THE PROBLEM
Rewrite the records from the line with "left hip: (582, 366, 5)" up to and including the line with "left elbow: (697, 320, 3)", changing "Person at" to "Figure at" and leaving everything else the same.

DATA SHOWN
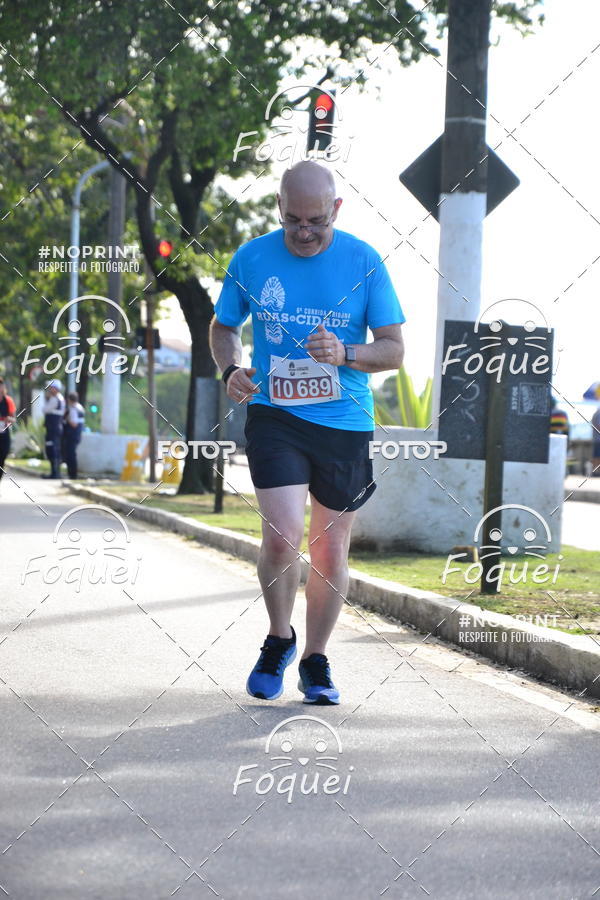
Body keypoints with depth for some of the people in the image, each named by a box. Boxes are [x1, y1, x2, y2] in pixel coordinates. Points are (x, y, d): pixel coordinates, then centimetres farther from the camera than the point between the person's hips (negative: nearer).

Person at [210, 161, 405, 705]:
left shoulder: (364, 263, -4)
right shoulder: (252, 259, -1)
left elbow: (394, 351, -2)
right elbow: (223, 327, 14)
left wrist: (345, 353, -22)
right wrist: (231, 369, -7)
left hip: (345, 422, 1)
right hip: (274, 416, -1)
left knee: (330, 548, 8)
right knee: (283, 537, -17)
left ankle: (316, 661, 26)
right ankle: (279, 640, 10)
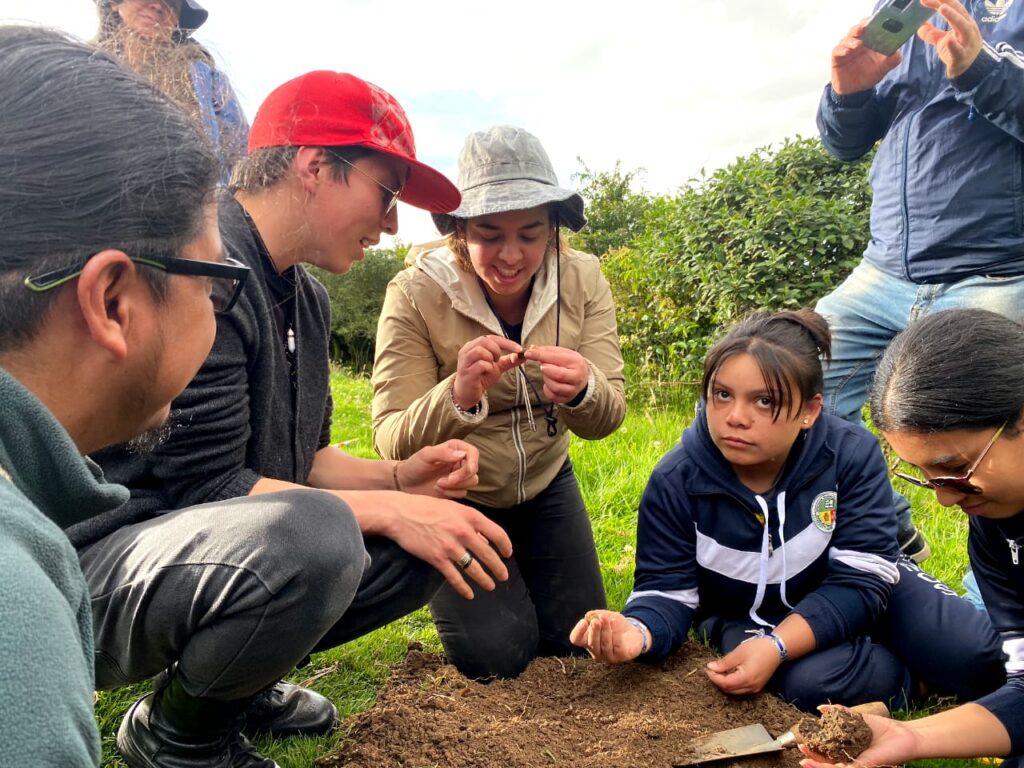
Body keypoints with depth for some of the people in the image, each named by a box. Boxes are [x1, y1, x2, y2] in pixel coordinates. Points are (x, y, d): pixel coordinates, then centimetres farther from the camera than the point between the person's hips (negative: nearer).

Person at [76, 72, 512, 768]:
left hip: (232, 541, 9)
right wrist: (390, 511, -22)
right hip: (100, 561, -8)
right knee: (314, 534, -36)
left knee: (427, 542, 1)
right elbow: (205, 484, -24)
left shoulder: (308, 296, 8)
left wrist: (398, 477, -5)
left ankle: (238, 682, 13)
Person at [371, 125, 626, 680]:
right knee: (497, 656, -6)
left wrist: (581, 389, -44)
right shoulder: (415, 295, -24)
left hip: (545, 484, 3)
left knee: (576, 640, 6)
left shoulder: (582, 279, -16)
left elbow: (605, 417, -19)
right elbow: (392, 442, -26)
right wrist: (456, 396, -47)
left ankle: (519, 569, 36)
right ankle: (447, 589, 25)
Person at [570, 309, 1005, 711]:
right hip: (746, 616, 0)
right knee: (801, 682, -32)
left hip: (850, 599, 1)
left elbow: (858, 579, -24)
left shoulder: (852, 454, -23)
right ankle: (915, 676, -3)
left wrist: (776, 645, -39)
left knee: (974, 655, -19)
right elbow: (668, 588, -17)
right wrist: (640, 632, -42)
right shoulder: (675, 481, -22)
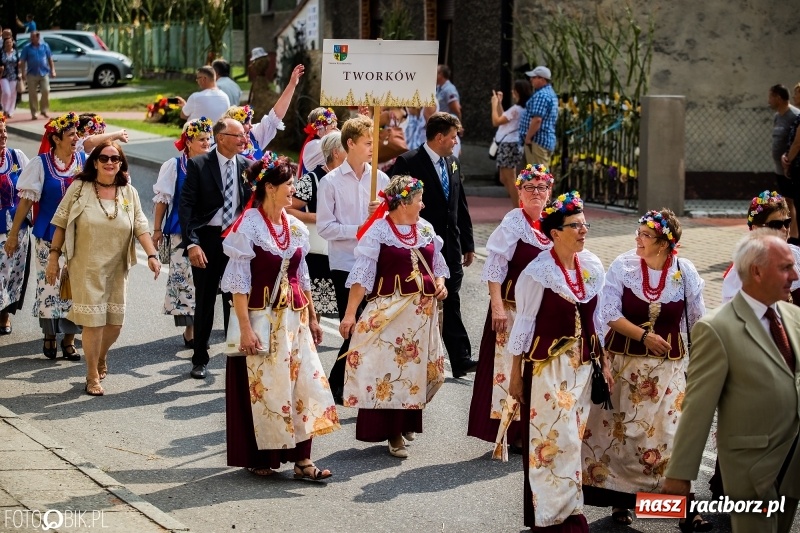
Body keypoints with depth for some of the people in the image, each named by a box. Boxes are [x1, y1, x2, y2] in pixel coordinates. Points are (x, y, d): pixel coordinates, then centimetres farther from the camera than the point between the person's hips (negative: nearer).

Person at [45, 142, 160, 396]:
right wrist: (54, 256, -4)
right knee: (93, 321, -5)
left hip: (117, 268, 3)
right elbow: (61, 224, 0)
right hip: (87, 267, -3)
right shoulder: (79, 188, -3)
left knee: (115, 321, 9)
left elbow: (141, 227, 1)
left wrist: (152, 254, -12)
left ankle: (101, 358, 38)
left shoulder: (129, 192, 5)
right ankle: (92, 376, 7)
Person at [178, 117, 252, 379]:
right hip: (207, 239, -2)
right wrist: (191, 243, -19)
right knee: (205, 301, 8)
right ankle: (200, 359, 20)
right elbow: (186, 206, -10)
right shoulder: (198, 165, -7)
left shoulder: (247, 166, 2)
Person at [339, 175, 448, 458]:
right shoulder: (378, 231, -9)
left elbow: (437, 265, 21)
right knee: (389, 370, -3)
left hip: (424, 312, 6)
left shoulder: (426, 229, 10)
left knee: (416, 367, 12)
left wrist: (440, 284, -1)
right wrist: (350, 313, -17)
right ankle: (393, 434, 3)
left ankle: (407, 421, 31)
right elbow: (362, 275, -12)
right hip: (389, 312, -6)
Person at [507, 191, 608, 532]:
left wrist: (603, 362, 10)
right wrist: (515, 375, -5)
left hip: (582, 366, 5)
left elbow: (597, 318, 11)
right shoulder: (538, 272, -13)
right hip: (547, 366, -5)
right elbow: (524, 324, -8)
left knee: (572, 438, 11)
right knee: (554, 438, -2)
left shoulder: (593, 267, 2)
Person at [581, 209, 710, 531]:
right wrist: (643, 336, -19)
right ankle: (620, 498, 22)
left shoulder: (684, 271, -6)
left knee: (670, 431, -3)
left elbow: (697, 320, 3)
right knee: (621, 430, 7)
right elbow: (610, 314, -11)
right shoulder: (623, 266, -9)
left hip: (668, 366, 0)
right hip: (625, 361, 0)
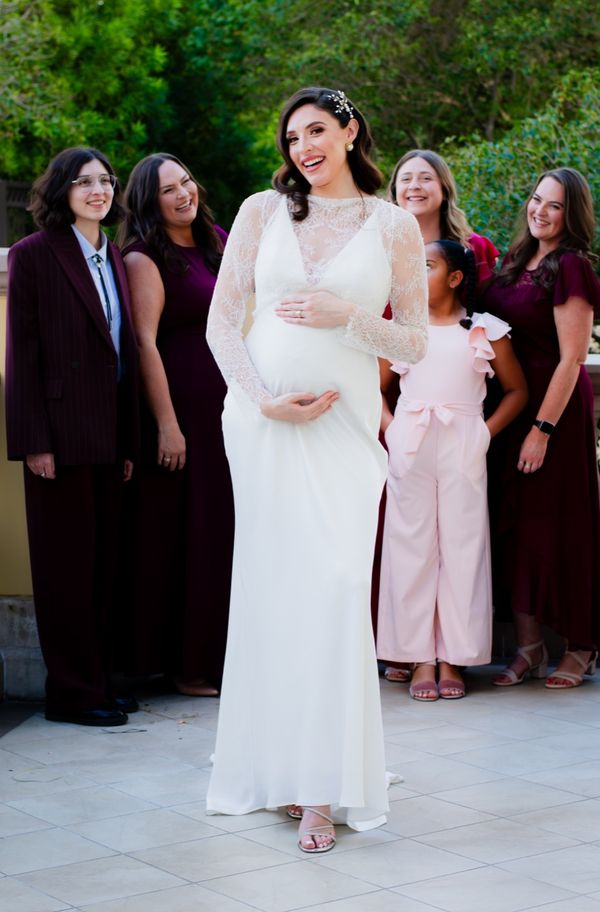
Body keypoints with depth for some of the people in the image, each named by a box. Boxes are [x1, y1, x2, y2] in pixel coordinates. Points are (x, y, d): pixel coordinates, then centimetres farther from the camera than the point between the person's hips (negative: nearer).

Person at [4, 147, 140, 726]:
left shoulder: (113, 259, 15)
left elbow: (125, 351, 15)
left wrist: (130, 440, 11)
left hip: (109, 433, 6)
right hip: (61, 432, -6)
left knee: (102, 561, 9)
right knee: (66, 563, 0)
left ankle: (97, 681, 18)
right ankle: (71, 692, 7)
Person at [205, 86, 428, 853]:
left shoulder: (393, 226, 6)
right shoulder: (262, 211, 8)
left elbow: (415, 344, 5)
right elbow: (221, 323, 6)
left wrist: (347, 315, -11)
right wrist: (265, 399, -7)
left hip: (344, 424, -1)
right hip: (262, 419, 1)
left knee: (333, 586, -11)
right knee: (274, 584, 2)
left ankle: (322, 786, -4)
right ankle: (277, 766, 13)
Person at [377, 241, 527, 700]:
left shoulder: (485, 330, 5)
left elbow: (517, 390, 10)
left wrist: (487, 432, -2)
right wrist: (390, 428, 0)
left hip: (463, 449, -1)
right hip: (410, 449, 1)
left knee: (461, 546, 0)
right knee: (412, 547, 1)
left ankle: (453, 658, 7)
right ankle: (420, 657, 7)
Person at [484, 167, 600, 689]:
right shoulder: (517, 262, 11)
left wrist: (543, 428, -19)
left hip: (556, 409, -7)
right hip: (511, 406, 7)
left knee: (558, 524, -1)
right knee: (515, 522, 7)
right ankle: (529, 646, 15)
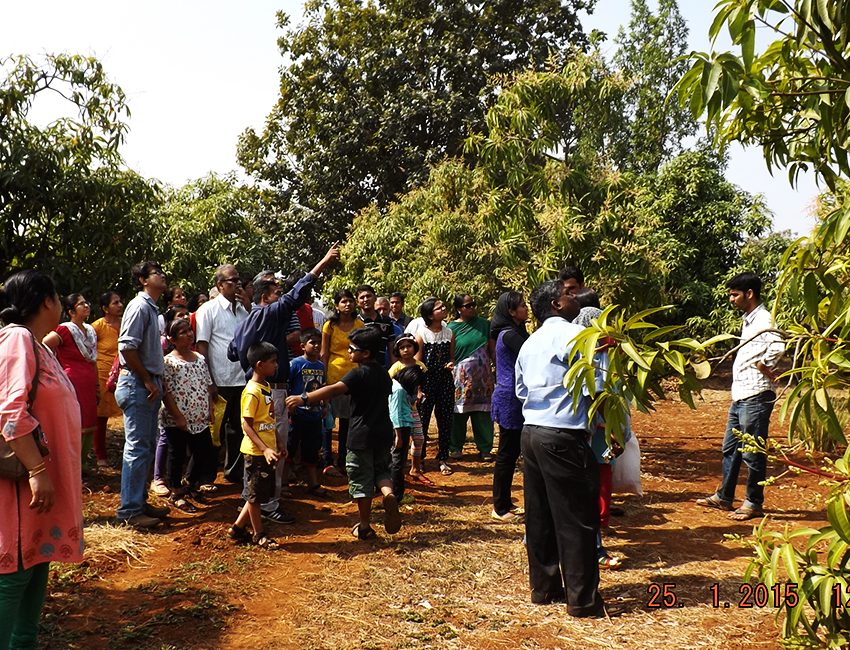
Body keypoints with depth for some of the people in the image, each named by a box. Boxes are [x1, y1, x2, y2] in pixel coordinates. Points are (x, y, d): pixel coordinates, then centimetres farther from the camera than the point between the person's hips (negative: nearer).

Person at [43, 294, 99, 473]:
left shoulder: (90, 330, 14)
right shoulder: (65, 330, -10)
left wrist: (97, 386, 19)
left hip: (89, 387, 7)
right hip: (72, 385, -7)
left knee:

EXERCISE RESPONSE
left hip: (582, 366, 5)
left elbow: (597, 318, 11)
right shoulder: (538, 272, -13)
right hip: (547, 366, -5)
right elbow: (524, 324, -8)
left knee: (572, 438, 11)
right knee: (554, 438, -2)
left shoulder: (593, 267, 2)
Figure at [581, 209, 710, 531]:
right wrist: (643, 336, -19)
right ankle: (620, 498, 22)
left shoulder: (684, 271, -6)
left knee: (670, 431, -3)
left elbow: (697, 320, 3)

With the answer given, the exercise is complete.